Both sub-minimum rates are narrow exceptions to the $15.00 floor with hard, automatic uplift triggers. Missing the trigger means owing back wages plus penalties under the IL Wage Payment Act.
Youth wage — 650-hour cap
Workers under 18 may be paid the youth rate ($13.00 in 2026) until they reach 650 hours of work in a calendar year — at which point the standard minimum applies for all subsequent hours. The 650 hours is per calendar year per worker, regardless of which employer (though enforcement happens per employer).
Training wage — 90-day window
Workers 18+ may be paid the training rate ($14.50 in 2026) for the first 90 consecutive calendar days of employment with a particular employer. After day 90, the standard minimum applies. The training wage does NOT apply to tipped workers — they go straight to $9.00 cash + tip credit.
Teambridge gates the uplift at the source.
The 650-hour cap and 90-day window are the kind of bright-line triggers that easy to miss with manual tracking. Teambridge tracks them per worker.
Youth or training tag at hire.
When a worker is hired under 18, the youth tag is applied; when hired 18+ on training wage, the training tag is applied. The tags drive sub-minimum eligibility and threshold tracking.
Real-time toward 650.
For youth workers, every hour worked accumulates toward the 650-hour calendar-year cap. The worker app and admin dashboard display the running total.

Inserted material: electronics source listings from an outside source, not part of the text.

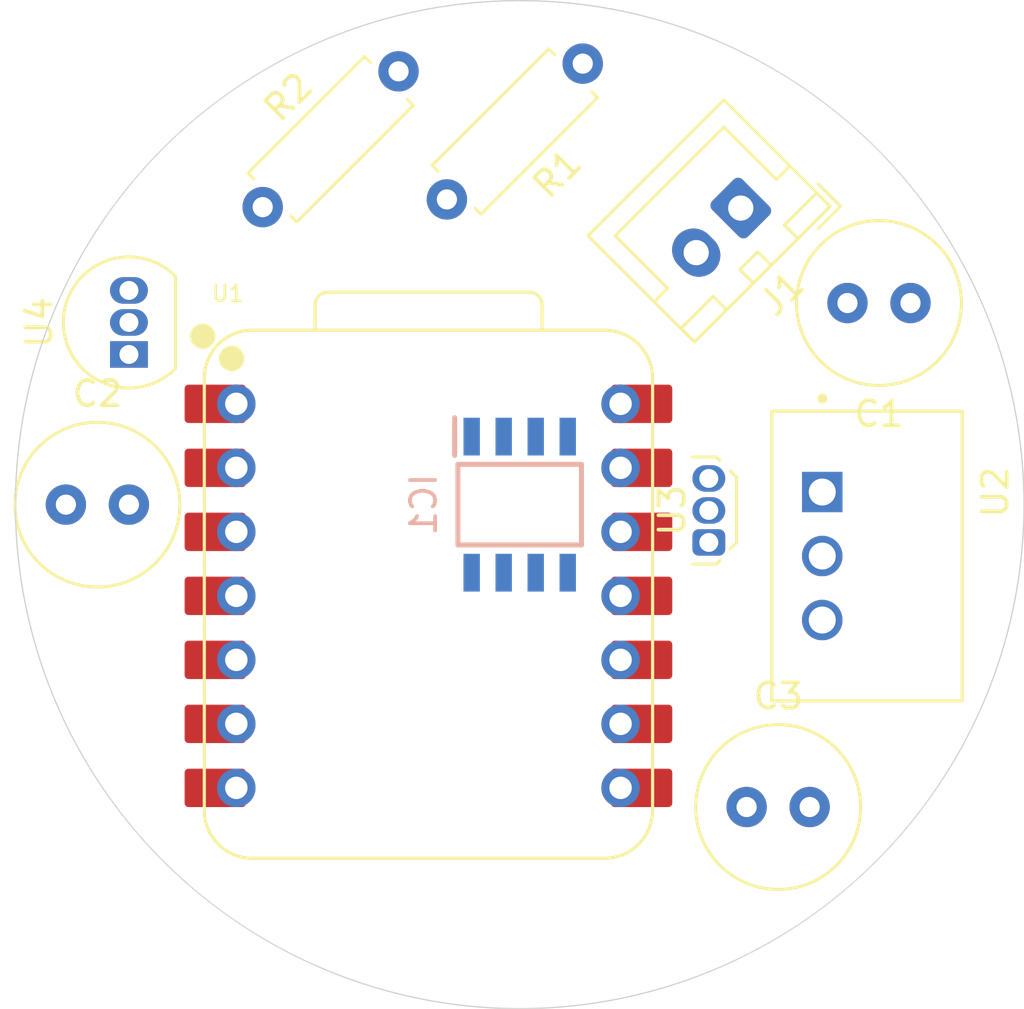
<source format=kicad_pcb>
(kicad_pcb
	(version 20241229)
	(generator "pcbnew")
	(generator_version "9.0")
	(general
		(thickness 1.6)
		(legacy_teardrops no)
	)
	(paper "A4")
	(layers
		(0 "F.Cu" signal)
		(2 "B.Cu" signal)
		(9 "F.Adhes" user "F.Adhesive")
		(11 "B.Adhes" user "B.Adhesive")
		(13 "F.Paste" user)
		(15 "B.Paste" user)
		(5 "F.SilkS" user "F.Silkscreen")
		(7 "B.SilkS" user "B.Silkscreen")
		(1 "F.Mask" user)
		(3 "B.Mask" user)
		(17 "Dwgs.User" user "User.Drawings")
		(19 "Cmts.User" user "User.Comments")
		(21 "Eco1.User" user "User.Eco1")
		(23 "Eco2.User" user "User.Eco2")
		(25 "Edge.Cuts" user)
		(27 "Margin" user)
		(31 "F.CrtYd" user "F.Courtyard")
		(29 "B.CrtYd" user "B.Courtyard")
		(35 "F.Fab" user)
		(33 "B.Fab" user)
		(39 "User.1" user)
		(41 "User.2" user)
		(43 "User.3" user)
		(45 "User.4" user)
	)
	(setup
		(pad_to_mask_clearance 0)
		(allow_soldermask_bridges_in_footprints no)
		(tenting front back)
		(pcbplotparams
			(layerselection 0x00000000_00000000_55555555_5755f5ff)
			(plot_on_all_layers_selection 0x00000000_00000000_00000000_00000000)
			(disableapertmacros no)
			(usegerberextensions no)
			(usegerberattributes yes)
			(usegerberadvancedattributes yes)
			(creategerberjobfile yes)
			(dashed_line_dash_ratio 12.000000)
			(dashed_line_gap_ratio 3.000000)
			(svgprecision 4)
			(plotframeref no)
			(mode 1)
			(useauxorigin no)
			(hpglpennumber 1)
			(hpglpenspeed 20)
			(hpglpendiameter 15.000000)
			(pdf_front_fp_property_popups yes)
			(pdf_back_fp_property_popups yes)
			(pdf_metadata yes)
			(pdf_single_document no)
			(dxfpolygonmode yes)
			(dxfimperialunits yes)
			(dxfusepcbnewfont yes)
			(psnegative no)
			(psa4output no)
			(plot_black_and_white yes)
			(sketchpadsonfab no)
			(plotpadnumbers no)
			(hidednponfab no)
			(sketchdnponfab yes)
			(crossoutdnponfab yes)
			(subtractmaskfromsilk no)
			(outputformat 1)
			(mirror no)
			(drillshape 1)
			(scaleselection 1)
			(outputdirectory "")
		)
	)
	(net 0 "")
	(net 1 "+3.3V")
	(net 2 "unconnected-(U1-VBUS-Pad14)")
	(net 3 "GND")
	(net 4 "unconnected-(U1-VBUS-Pad14)_1")
	(net 5 "unconnected-(IC1-OUT-Pad3)")
	(net 6 "unconnected-(IC1-PGO-Pad5)")
	(net 7 "unconnected-(U1-GPIO16{slash}D6{slash}TX-Pad7)")
	(net 8 "unconnected-(U1-GPIO21{slash}D3-Pad4)")
	(net 9 "unconnected-(U1-GPIO18{slash}D10{slash}MOSI-Pad11)")
	(net 10 "unconnected-(U1-GPIO2{slash}A2{slash}D2-Pad3)")
	(net 11 "unconnected-(U1-GPIO1{slash}A1{slash}D1-Pad2)")
	(net 12 "unconnected-(U1-GPIO0{slash}A0{slash}D0-Pad1)")
	(net 13 "unconnected-(U1-GPIO19{slash}D8{slash}SCK-Pad9)")
	(net 14 "Net-(IC1-SDA)")
	(net 15 "Net-(IC1-SCL)")
	(net 16 "unconnected-(U1-GPIO21{slash}D3-Pad4)_1")
	(net 17 "unconnected-(U1-GPIO0{slash}A0{slash}D0-Pad1)_1")
	(net 18 "Net-(U1-GPIO20{slash}D9{slash}MISO)")
	(net 19 "unconnected-(U1-GPIO19{slash}D8{slash}SCK-Pad9)_1")
	(net 20 "unconnected-(U1-GPIO18{slash}D10{slash}MOSI-Pad11)_1")
	(net 21 "unconnected-(U1-GPIO16{slash}D6{slash}TX-Pad7)_1")
	(net 22 "Net-(U1-GPIO17{slash}D7{slash}RX)")
	(net 23 "unconnected-(U1-GPIO2{slash}A2{slash}D2-Pad3)_1")
	(net 24 "unconnected-(U1-GPIO1{slash}A1{slash}D1-Pad2)_1")
	(net 25 "VCC")
	(footprint "Custom:SS411P" (layer "F.Cu") (at 139 58.5 90))
	(footprint "Package_TO_SOT_THT:TO-92_Inline" (layer "F.Cu") (at 116 51.04 90))
	(footprint "Capacitor_THT:C_Radial_D6.3mm_H11.0mm_P2.50mm" (layer "F.Cu") (at 140.5 69))
	(footprint "Resistor_THT:R_Axial_DIN0207_L6.3mm_D2.5mm_P7.62mm_Horizontal" (layer "F.Cu") (at 134 39.5 -135))
	(footprint "Seeed Studio XIAO Series Library:XIAO-ESP32C6-DIP" (layer "F.Cu") (at 127.925 60.62))
	(footprint "Capacitor_THT:C_Radial_D6.3mm_H11.0mm_P2.50mm" (layer "F.Cu") (at 113.5 57))
	(footprint "Capacitor_THT:C_Radial_D6.3mm_H11.0mm_P2.50mm" (layer "F.Cu") (at 147 49 180))
	(footprint "Custom:CONV_R-78K3.3-0.5" (layer "F.Cu") (at 145.275 59.04 -90))
	(footprint "Connector_JST:JST_XH_B2B-XH-A_1x02_P2.50mm_Vertical" (layer "F.Cu") (at 140.267767 45.232233 -135))
	(footprint "Resistor_THT:R_Axial_DIN0207_L6.3mm_D2.5mm_P7.62mm_Horizontal" (layer "F.Cu") (at 121.305923 45.194077 45))
	(footprint "AS5600-ASOT:SOIC127P600X175-8N" (layer "B.Cu") (at 131.5 57 -90))
	(gr_circle
		(center 131.5 57)
		(end 151.5 57)
		(stroke
			(width 0.05)
			(type default)
		)
		(fill no)
		(layer "Edge.Cuts")
		(uuid "216d010c-b7c5-4c6a-88db-4ffbe1d75a3c")
	)
	(gr_circle
		(center 131.5 57)
		(end 137.65 57)
		(stroke
			(width 0.1)
			(type solid)
		)
		(fill no)
		(layer "User.1")
		(uuid "598af699-f256-4c51-acfc-36f77c5a0c31")
	)
	(embedded_fonts no)
)

</source>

Training wage 90-day clock.
For training-wage workers, the 90 consecutive calendar days are tracked from hire date. Day 90 triggers an automatic uplift event.
Standard minimum applies forward.
When the 650-hour cap or 90-day window is crossed, the worker's pay rate auto-adjusts to the standard minimum for the applicable jurisdiction. Past hours stay at the sub-minimum; forward hours get the full rate.